● PROBLEM DESCRIPTION
Your task is to extract every entry that follows word for word while excluding the pictures.

Stored data entries
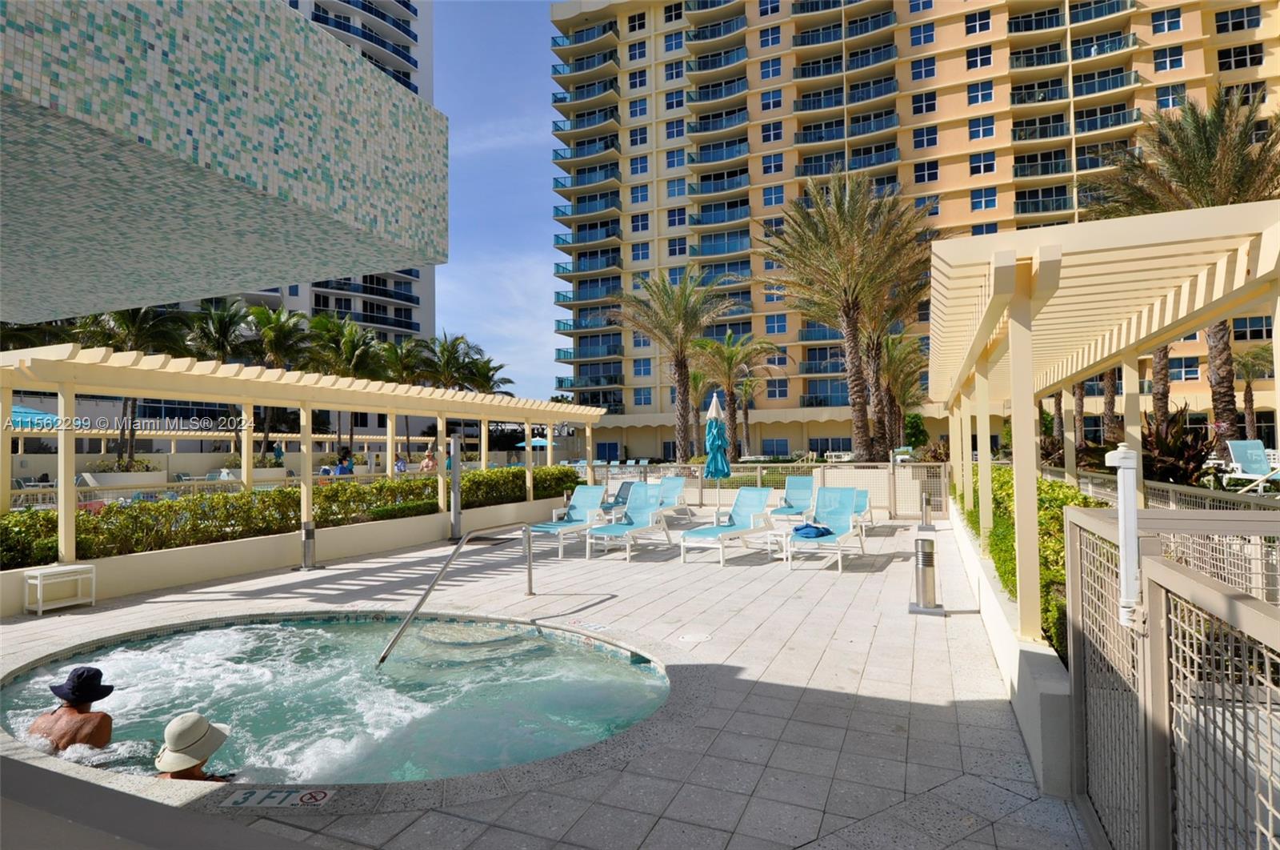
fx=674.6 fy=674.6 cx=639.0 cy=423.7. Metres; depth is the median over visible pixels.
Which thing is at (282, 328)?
palm tree
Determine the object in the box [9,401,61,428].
blue umbrella
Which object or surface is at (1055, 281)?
pergola
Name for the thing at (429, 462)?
person
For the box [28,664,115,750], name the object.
man
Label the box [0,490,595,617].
low wall
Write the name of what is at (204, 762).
person
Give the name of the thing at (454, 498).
post
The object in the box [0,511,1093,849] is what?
pool deck
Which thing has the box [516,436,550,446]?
blue umbrella
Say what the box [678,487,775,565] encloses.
lounge chair
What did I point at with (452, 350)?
palm tree
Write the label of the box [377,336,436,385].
palm tree
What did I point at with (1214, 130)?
palm tree
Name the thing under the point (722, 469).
closed umbrella
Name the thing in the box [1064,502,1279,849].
metal gate
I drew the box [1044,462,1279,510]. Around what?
metal fence
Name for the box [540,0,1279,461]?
apartment building
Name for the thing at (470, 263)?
sky
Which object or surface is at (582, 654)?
hot tub
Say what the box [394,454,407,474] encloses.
person
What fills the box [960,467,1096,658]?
hedge
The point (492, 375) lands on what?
palm tree
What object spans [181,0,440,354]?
high-rise building
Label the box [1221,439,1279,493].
lounge chair
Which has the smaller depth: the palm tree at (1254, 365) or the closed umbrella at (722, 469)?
the closed umbrella at (722, 469)
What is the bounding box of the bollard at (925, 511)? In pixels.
[917,490,933,528]
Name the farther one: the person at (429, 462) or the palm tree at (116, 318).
the palm tree at (116, 318)
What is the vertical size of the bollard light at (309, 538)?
0.669 m
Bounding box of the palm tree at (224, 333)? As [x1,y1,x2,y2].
[184,300,253,364]
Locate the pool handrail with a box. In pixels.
[374,524,535,666]
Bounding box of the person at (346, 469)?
[335,447,354,475]
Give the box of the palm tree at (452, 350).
[420,331,481,388]
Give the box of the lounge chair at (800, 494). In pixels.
[768,475,815,520]
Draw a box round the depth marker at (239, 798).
[217,786,335,808]
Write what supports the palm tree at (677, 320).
on the ground
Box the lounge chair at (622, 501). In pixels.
[600,477,637,518]
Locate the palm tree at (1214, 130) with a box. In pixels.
[1088,84,1279,459]
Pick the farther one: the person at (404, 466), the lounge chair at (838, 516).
the person at (404, 466)
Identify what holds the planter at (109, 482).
on the ground
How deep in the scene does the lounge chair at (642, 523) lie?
11.05 m
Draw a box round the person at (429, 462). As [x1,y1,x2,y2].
[420,444,439,472]
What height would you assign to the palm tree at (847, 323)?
9.700 m
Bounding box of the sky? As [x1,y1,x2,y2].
[432,0,570,404]
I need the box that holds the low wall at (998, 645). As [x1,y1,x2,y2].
[946,487,1073,796]
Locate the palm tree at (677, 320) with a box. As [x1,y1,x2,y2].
[613,269,739,466]
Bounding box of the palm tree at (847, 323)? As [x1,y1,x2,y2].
[760,172,930,462]
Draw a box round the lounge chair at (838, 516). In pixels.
[784,487,865,572]
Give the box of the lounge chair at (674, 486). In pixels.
[652,476,687,518]
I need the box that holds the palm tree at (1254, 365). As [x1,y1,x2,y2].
[1231,342,1276,440]
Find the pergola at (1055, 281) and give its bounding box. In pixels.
[932,192,1279,650]
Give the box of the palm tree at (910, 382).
[878,329,928,453]
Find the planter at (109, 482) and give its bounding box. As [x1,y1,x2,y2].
[80,456,163,486]
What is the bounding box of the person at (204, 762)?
[154,712,235,781]
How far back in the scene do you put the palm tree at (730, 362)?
33.58 m
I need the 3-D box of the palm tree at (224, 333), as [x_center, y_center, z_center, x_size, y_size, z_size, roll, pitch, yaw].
[-19.269,-1.898,30.734,3.892,7.643,3.884,-1,-1,25]
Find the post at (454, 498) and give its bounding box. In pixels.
[449,432,462,541]
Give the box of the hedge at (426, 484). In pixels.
[0,462,584,569]
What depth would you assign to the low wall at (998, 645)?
3.82 m
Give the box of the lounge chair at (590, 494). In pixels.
[531,484,607,557]
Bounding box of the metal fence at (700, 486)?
[586,460,948,520]
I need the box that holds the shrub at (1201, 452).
[1139,406,1216,486]
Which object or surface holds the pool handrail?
on the pool deck
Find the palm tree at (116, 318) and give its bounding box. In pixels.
[77,306,191,468]
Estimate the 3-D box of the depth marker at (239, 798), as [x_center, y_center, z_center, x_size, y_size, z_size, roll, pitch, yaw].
[-1.752,1.805,3.254,0.613,0.023,0.279,-1,-1,1]
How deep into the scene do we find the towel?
9.38 m
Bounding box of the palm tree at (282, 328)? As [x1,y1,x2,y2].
[239,304,316,455]
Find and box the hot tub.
[0,612,679,788]
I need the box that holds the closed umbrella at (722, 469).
[703,392,731,508]
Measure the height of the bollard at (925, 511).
0.704 m
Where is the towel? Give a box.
[792,522,832,538]
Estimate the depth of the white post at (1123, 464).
2.45 m
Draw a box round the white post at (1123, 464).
[1102,444,1142,629]
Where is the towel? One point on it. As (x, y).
(818, 534)
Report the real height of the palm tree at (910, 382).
6.538 m
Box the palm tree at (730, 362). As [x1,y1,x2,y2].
[692,329,782,459]
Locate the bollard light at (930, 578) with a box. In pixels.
[907,535,943,613]
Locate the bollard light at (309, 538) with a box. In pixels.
[295,520,323,570]
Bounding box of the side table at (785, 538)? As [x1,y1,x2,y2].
[764,525,792,560]
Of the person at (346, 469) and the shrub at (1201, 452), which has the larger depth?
the person at (346, 469)
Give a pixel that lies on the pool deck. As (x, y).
(925, 706)
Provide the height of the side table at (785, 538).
0.428 m
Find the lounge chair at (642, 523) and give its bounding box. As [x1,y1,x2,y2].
[586,482,672,559]
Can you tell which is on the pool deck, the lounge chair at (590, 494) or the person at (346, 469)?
the lounge chair at (590, 494)
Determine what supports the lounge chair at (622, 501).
on the pool deck
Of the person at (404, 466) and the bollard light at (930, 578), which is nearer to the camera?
the bollard light at (930, 578)
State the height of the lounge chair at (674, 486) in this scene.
0.951 m
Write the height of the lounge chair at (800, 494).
0.944 m
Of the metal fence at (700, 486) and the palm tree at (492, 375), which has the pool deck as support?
the metal fence at (700, 486)
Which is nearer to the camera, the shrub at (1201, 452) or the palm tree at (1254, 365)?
the shrub at (1201, 452)
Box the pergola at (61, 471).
[0,340,616,562]
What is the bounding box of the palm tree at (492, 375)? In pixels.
[462,355,515,394]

● ANSWER TO THIS PROBLEM
fx=674.6 fy=674.6 cx=639.0 cy=423.7. Metres; depth is the median over visible pixels.
Which thing is at (282, 328)?
palm tree
Determine the object in the box [9,401,61,428].
blue umbrella
Which object or surface is at (1055, 281)?
pergola
Name for the thing at (429, 462)?
person
For the box [28,664,115,750], name the object.
man
Label the box [0,490,595,617].
low wall
Write the name of what is at (204, 762).
person
Give the name of the thing at (454, 498).
post
The object in the box [0,511,1093,849] is what?
pool deck
Which thing has the box [516,436,550,446]?
blue umbrella
Say what the box [678,487,775,565] encloses.
lounge chair
What did I point at with (452, 350)?
palm tree
Write the label of the box [377,336,436,385].
palm tree
What did I point at with (1214, 130)?
palm tree
Name the thing under the point (722, 469).
closed umbrella
Name the thing in the box [1064,502,1279,849].
metal gate
I drew the box [1044,462,1279,510]. Around what?
metal fence
Name for the box [540,0,1279,461]?
apartment building
Name for the thing at (470, 263)?
sky
Which object or surface is at (582, 654)?
hot tub
Say what the box [394,454,407,474] encloses.
person
What fills the box [960,467,1096,658]?
hedge
The point (492, 375) lands on what?
palm tree
What object spans [181,0,440,354]?
high-rise building
Label the box [1221,439,1279,493].
lounge chair
Which has the smaller depth: the palm tree at (1254, 365) or the closed umbrella at (722, 469)?
the closed umbrella at (722, 469)
What is the bounding box of the bollard at (925, 511)? In pixels.
[917,490,933,528]
Name the farther one: the person at (429, 462) or the palm tree at (116, 318).
the palm tree at (116, 318)
What is the vertical size of the bollard light at (309, 538)?
0.669 m
Bounding box of the palm tree at (224, 333)? As [x1,y1,x2,y2].
[184,300,253,364]
Locate the pool handrail with a box. In pixels.
[374,524,535,666]
Bounding box of the person at (346, 469)?
[335,447,354,475]
Give the box of the palm tree at (452, 350).
[420,331,481,388]
Give the box of the lounge chair at (800, 494). In pixels.
[768,475,815,520]
Draw a box round the depth marker at (239, 798).
[217,786,335,808]
Write what supports the palm tree at (677, 320).
on the ground
Box the lounge chair at (622, 501). In pixels.
[600,477,637,518]
Locate the palm tree at (1214, 130) with a box. In pixels.
[1088,84,1279,459]
Pick the farther one: the person at (404, 466), the lounge chair at (838, 516).
the person at (404, 466)
Identify what holds the planter at (109, 482).
on the ground
How deep in the scene does the lounge chair at (642, 523) lie?
11.05 m
Draw a box round the person at (429, 462). As [x1,y1,x2,y2].
[420,444,439,472]
What height would you assign to the palm tree at (847, 323)?
9.700 m
Bounding box of the sky? As [x1,y1,x2,y2].
[432,0,570,404]
I need the box that holds the low wall at (998, 645). As [x1,y1,x2,y2].
[946,487,1073,796]
Locate the palm tree at (677, 320) with a box. As [x1,y1,x2,y2].
[613,269,739,466]
Bounding box of the palm tree at (847, 323)? As [x1,y1,x2,y2].
[760,172,930,462]
Draw a box round the lounge chair at (838, 516). In pixels.
[784,487,865,572]
Give the box of the lounge chair at (674, 486). In pixels.
[652,476,687,518]
I need the box that holds the palm tree at (1254, 365). As [x1,y1,x2,y2].
[1231,342,1276,440]
Find the pergola at (1055, 281) and give its bounding box. In pixels.
[932,192,1279,650]
Give the box of the palm tree at (910, 382).
[878,329,928,453]
Find the planter at (109, 482) and give its bounding box. As [x1,y1,x2,y2].
[80,456,163,486]
What is the bounding box of the person at (204, 762)?
[154,712,235,781]
How far back in the scene do you put the palm tree at (730, 362)?
33.58 m
I need the 3-D box of the palm tree at (224, 333), as [x_center, y_center, z_center, x_size, y_size, z_size, roll, pitch, yaw].
[-19.269,-1.898,30.734,3.892,7.643,3.884,-1,-1,25]
Find the post at (454, 498) and give its bounding box. In pixels.
[449,432,462,541]
Give the box of the hedge at (426, 484). In pixels.
[0,462,584,569]
What depth would you assign to the low wall at (998, 645)?
3.82 m
Give the box of the lounge chair at (590, 494). In pixels.
[531,484,607,557]
Bounding box of the metal fence at (700, 486)?
[586,460,948,520]
I need the box that holds the shrub at (1201, 452).
[1139,406,1216,486]
Which object or surface holds the pool handrail?
on the pool deck
Find the palm tree at (116, 318) and give its bounding box. In pixels.
[77,306,191,468]
Estimate the 3-D box of the depth marker at (239, 798), as [x_center, y_center, z_center, x_size, y_size, z_size, roll, pitch, yaw].
[-1.752,1.805,3.254,0.613,0.023,0.279,-1,-1,1]
How deep into the scene do we find the towel?
9.38 m
Bounding box of the palm tree at (282, 328)? As [x1,y1,x2,y2].
[239,304,316,455]
Find and box the hot tub.
[0,612,679,788]
I need the box that holds the closed umbrella at (722, 469).
[703,392,731,508]
Measure the height of the bollard at (925, 511).
0.704 m
Where is the towel? Give a box.
[792,522,832,538]
Estimate the depth of the white post at (1123, 464).
2.45 m
Draw a box round the white post at (1123, 464).
[1102,444,1142,629]
Where is the towel? One point on it. As (x, y).
(818, 534)
Report the real height of the palm tree at (910, 382).
6.538 m
Box the palm tree at (730, 362). As [x1,y1,x2,y2].
[692,329,782,459]
Locate the bollard light at (930, 578) with a box. In pixels.
[907,535,943,613]
Locate the bollard light at (309, 538) with a box. In pixels.
[295,520,323,570]
Bounding box of the side table at (785, 538)? As [x1,y1,x2,y2].
[764,525,792,560]
Of the person at (346, 469) and the shrub at (1201, 452), which has the larger depth?
the person at (346, 469)
Give a pixel that lies on the pool deck. As (x, y).
(925, 706)
Provide the height of the side table at (785, 538).
0.428 m
Find the lounge chair at (642, 523) and give its bounding box. As [x1,y1,x2,y2].
[586,482,672,559]
Can you tell which is on the pool deck, the lounge chair at (590, 494) or the person at (346, 469)?
the lounge chair at (590, 494)
Determine what supports the lounge chair at (622, 501).
on the pool deck
Of the person at (404, 466) and the bollard light at (930, 578), which is nearer to the camera?
the bollard light at (930, 578)
State the height of the lounge chair at (674, 486) in this scene.
0.951 m
Write the height of the lounge chair at (800, 494).
0.944 m
Of the metal fence at (700, 486) and the palm tree at (492, 375), which has the pool deck as support?
the metal fence at (700, 486)
Which is nearer to the camera, the shrub at (1201, 452) or the palm tree at (1254, 365)?
the shrub at (1201, 452)
Box the pergola at (61, 471).
[0,340,616,562]
What is the bounding box of the palm tree at (492, 375)? In pixels.
[462,355,515,394]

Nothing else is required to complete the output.